The notion of cabinet officials jetting off for official department events in areas where a Democratic candidate just happens to be in a tough race is problematic, said Steve Ellis, vice president at Taxpayers for Common Sense.
Cabinet members’ travel to discuss administrative initiatives can be legitimate, Ellis notes, but such travel is inappropriate “when it is clearly targeted at shoring up vulnerable candidates in the waning days of an election cycle.
“Often there is a fig leaf of official business, but in reality it is an effort to tout some recent spending or policy decision that might benefit the favored candidate. That is not an appropriate use of taxpayer dollars.”

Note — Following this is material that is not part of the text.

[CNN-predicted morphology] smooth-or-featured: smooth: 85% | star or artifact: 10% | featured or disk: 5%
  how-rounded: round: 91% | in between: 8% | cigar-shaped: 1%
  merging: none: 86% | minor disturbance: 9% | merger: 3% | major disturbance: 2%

In the case of HUD’s Donovan, a department spokesman defended the trip. “It’s a fairly regular thing he’s been doing as part of his official business,” said spokesman Neill Coleman. Also present at the housing complex event, he said, were the mayor of Orlando and Rep. Corrine Brown, a less-vulnerable Democrat from a neighboring district.
Energy Secretary Chu’s visit to Ohio was strictly “official business,” said Stephanie Mueller, a department spokeswoman. While in the state, Chu met with business leaders and students from Cincinnati State Technical and Community College to discuss “building a clean energy workforce in Ohio,” she said. And the food plant tour was “an example of how Recovery Act investments are creating jobs while making a down payment on a clean energy future,” the spokeswoman added.
Education Secretary Duncan’s visit to rural North Dakota was simply part of his continuing “listening and learning tour for education reform,” said spokesman Justin Hamilton. The tour has taken Duncan to nearly all 50 states, and he has appeared with lawmakers from both parties, including Republicans Rep. Mike Castle of Delaware, Sen. Michael Enzi of Wyoming, and Sen. Lamar Alexander of Tennessee, the spokesman added.
The three spokesmen for HUD, the Energy Department, and the Education Department declined to estimate, for the record, the costs of the trips to taxpayers.
Spokesmen with the EPA and Interior Department did not respond to Center requests for comment.
Using White House control of federal departments and agencies to aid candidates is a time-honored tradition.
“It’s just part of the game,” said Melanie Sloan, executive director Citizens for Responsibility and Ethics in Washington (CREW), a non-profit watchdog group. “It’s not shocking that in an election, the administration in charge sends its top people in to try and make a member look better.”
Three years ago, Congressional Democrats and government watchdogs were outraged to discover that the Bush administration’s drug czar, John Walters, and his deputies had traveled around the country to attend 20 events with vulnerable Republicans in the lead-up to the November 2006 election. The trips, paid for by taxpayer funds and often coupled with announcements of federal grants, led to a Congressional investigation, admonishment, and reduction of the travel budget for the drug czar’s office.
Email records revealed in 2007 that Republican strategist Karl Rove and Bush administration political figures had encouraged high-ranking appointees to coordinate appearances and grant announcements in ways that benefited Republican incumbents. In one notable instance, a senior official travelled to a Connecticut swing district to announce “a single $23 government weather alert radio” for a local elementary school, according to The Washington Post.
Tom Fitton, president of the conservative, non-profit watchdog group Judicial Watch, agrees that taxpayer-paid funded travel is par for the course. Still, he finds it inappropriate.
Worse, Fitton said, “is what surrounds the travel — the announcement of grants and things. One wonders if they’d be announced at all if not for the election.” However, he conceded that pre-election trips by high-ranking government officials is unlikely to end any time soon.
“It’s an abuse of tax dollars that virtually every administration engages in at election time,” Fitton said.